[SELECTED TEXT]:
****

Shiv Dayal, J.
1. This appeal under Section 28 of the Hindu Marriage Act, 1955. (hereinafter referred to as the Act) has been preferred by the husband, whose marriage with the respondent (has been held to be null and void under Section 11 of the Act, on the ground that he had a wife living on the date of the marriage. A decree of nullity has also been passed under Section 12 of the Act on the ground that the respondent's consent to the marriage was obtained by fraud within the meaning of Clause (c) of Sub-section (1) of that section.
2. Smt. Deepabai (respondent) was married to Rajaram (appellant) on November 25, 1964, in the Hindu sacramental form of marriage. On September 2, 1965, she made an application under Section 11 of the Act for a declaration that the marriage was nullity inasmuch as Rajaram had been married to one Kewalibai, daughter of Kashinath Loharof Bai-Ka-bagicha, about 10 years earlier. It was also alleged that the fact of the previous marriage was deliberately suppressed from her so that her consent to the marriage was obtained by fraud.

****

[PROBLEM]:
Reproduce the Hindu Marriage Act appeal ruling above word for word, in full.

[Data entries]:
****

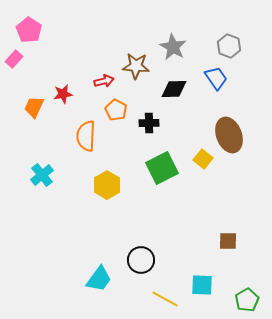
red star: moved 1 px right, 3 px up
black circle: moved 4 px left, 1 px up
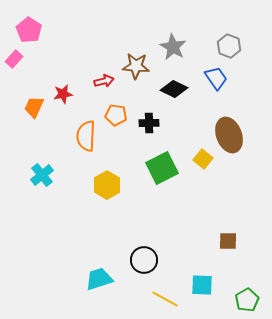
black diamond: rotated 28 degrees clockwise
orange pentagon: moved 5 px down; rotated 20 degrees counterclockwise
black circle: moved 3 px right
cyan trapezoid: rotated 144 degrees counterclockwise
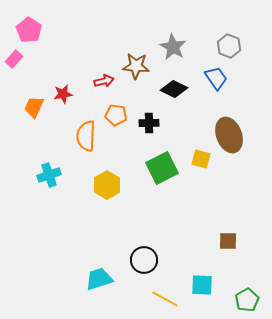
yellow square: moved 2 px left; rotated 24 degrees counterclockwise
cyan cross: moved 7 px right; rotated 20 degrees clockwise
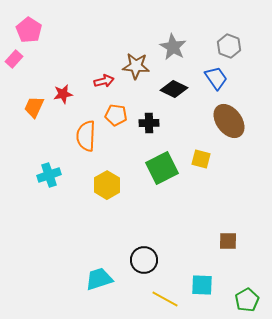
brown ellipse: moved 14 px up; rotated 16 degrees counterclockwise
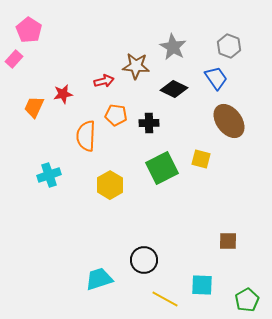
yellow hexagon: moved 3 px right
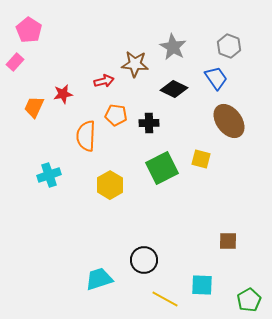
pink rectangle: moved 1 px right, 3 px down
brown star: moved 1 px left, 2 px up
green pentagon: moved 2 px right
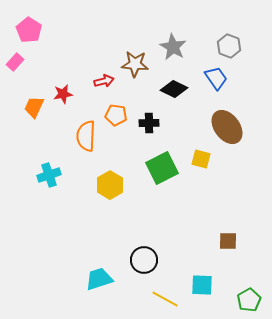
brown ellipse: moved 2 px left, 6 px down
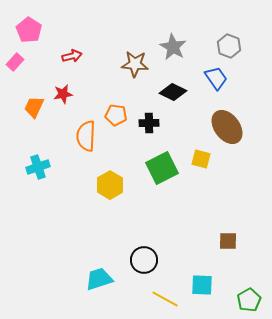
red arrow: moved 32 px left, 25 px up
black diamond: moved 1 px left, 3 px down
cyan cross: moved 11 px left, 8 px up
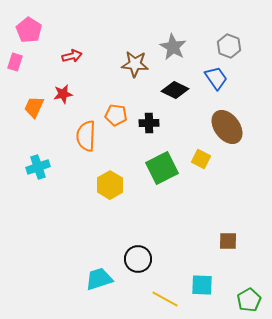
pink rectangle: rotated 24 degrees counterclockwise
black diamond: moved 2 px right, 2 px up
yellow square: rotated 12 degrees clockwise
black circle: moved 6 px left, 1 px up
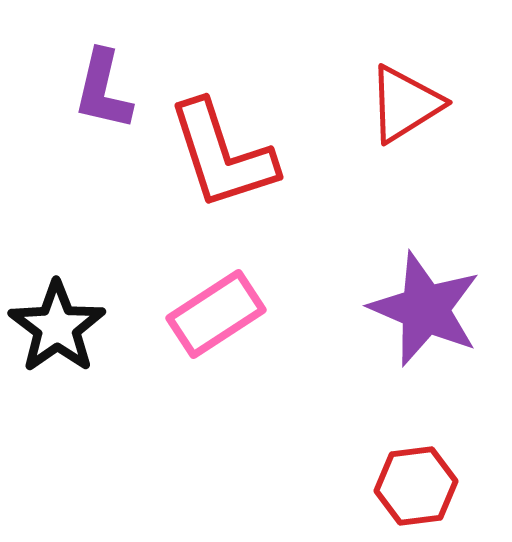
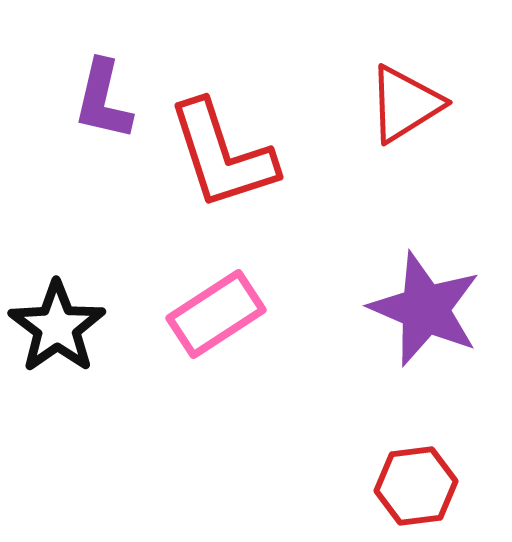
purple L-shape: moved 10 px down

****

[TASK OUTPUT]:
Shiv Dayal, J.
1. This appeal under Section 28 of the Hindu Marriage Act, 1955. (hereinafter referred to as the Act) has been preferred by the husband, whose marriage with the respondent (has been held to be null and void under Section 11 of the Act, on the ground that he had a wife living on the date of the marriage. A decree of nullity has also been passed under Section 12 of the Act on the ground that the respondent's consent to the marriage was obtained by fraud within the meaning of Clause (c) of Sub-section (1) of that section.
2. Smt. Deepabai (respondent) was married to Rajaram (appellant) on November 25, 1964, in the Hindu sacramental form of marriage. On September 2, 1965, she made an application under Section 11 of the Act for a declaration that the marriage was nullity inasmuch as Rajaram had been married to one Kewalibai, daughter of Kashinath Loharof Bai-Ka-bagicha, about 10 years earlier. It was also alleged that the fact of the previous marriage was deliberately suppressed from her so that her consent to the marriage was obtained by fraud.